> [PROMPT] Copy each line in the data that includes the word "settimana".

↓↓↓

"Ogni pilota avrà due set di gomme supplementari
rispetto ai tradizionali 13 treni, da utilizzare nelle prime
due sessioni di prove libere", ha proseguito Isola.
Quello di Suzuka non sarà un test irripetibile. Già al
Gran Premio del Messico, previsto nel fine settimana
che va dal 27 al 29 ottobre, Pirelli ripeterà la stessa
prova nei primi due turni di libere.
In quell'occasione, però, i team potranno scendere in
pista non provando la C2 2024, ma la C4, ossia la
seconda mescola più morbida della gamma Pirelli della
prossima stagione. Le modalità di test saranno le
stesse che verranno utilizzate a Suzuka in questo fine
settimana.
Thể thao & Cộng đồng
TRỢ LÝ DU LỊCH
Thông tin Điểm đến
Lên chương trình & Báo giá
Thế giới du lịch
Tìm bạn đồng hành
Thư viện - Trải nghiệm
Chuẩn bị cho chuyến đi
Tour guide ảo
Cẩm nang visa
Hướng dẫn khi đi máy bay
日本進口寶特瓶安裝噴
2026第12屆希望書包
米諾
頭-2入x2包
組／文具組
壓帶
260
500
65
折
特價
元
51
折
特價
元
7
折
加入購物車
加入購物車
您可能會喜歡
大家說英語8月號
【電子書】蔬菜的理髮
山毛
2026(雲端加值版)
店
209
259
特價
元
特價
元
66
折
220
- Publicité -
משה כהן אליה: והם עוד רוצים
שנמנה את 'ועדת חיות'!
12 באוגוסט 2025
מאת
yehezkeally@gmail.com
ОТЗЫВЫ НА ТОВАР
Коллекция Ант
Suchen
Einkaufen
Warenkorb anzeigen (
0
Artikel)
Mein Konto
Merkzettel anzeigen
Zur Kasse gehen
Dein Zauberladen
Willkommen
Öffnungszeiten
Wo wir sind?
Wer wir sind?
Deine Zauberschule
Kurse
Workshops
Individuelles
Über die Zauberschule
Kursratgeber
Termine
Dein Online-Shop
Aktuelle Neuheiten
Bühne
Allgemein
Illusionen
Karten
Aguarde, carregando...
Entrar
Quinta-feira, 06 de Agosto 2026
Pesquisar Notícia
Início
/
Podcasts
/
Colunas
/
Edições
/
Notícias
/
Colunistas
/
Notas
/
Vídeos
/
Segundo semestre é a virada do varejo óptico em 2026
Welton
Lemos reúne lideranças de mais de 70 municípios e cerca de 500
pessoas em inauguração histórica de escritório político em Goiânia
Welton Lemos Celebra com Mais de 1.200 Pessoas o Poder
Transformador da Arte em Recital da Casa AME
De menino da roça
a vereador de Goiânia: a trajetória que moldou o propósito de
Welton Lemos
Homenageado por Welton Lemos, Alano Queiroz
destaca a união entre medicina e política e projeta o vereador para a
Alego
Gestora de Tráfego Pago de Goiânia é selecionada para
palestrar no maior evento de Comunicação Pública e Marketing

↑↑↑

> [YOUR SOLUTION]
Gran Premio del Messico, previsto nel fine settimana
settimana.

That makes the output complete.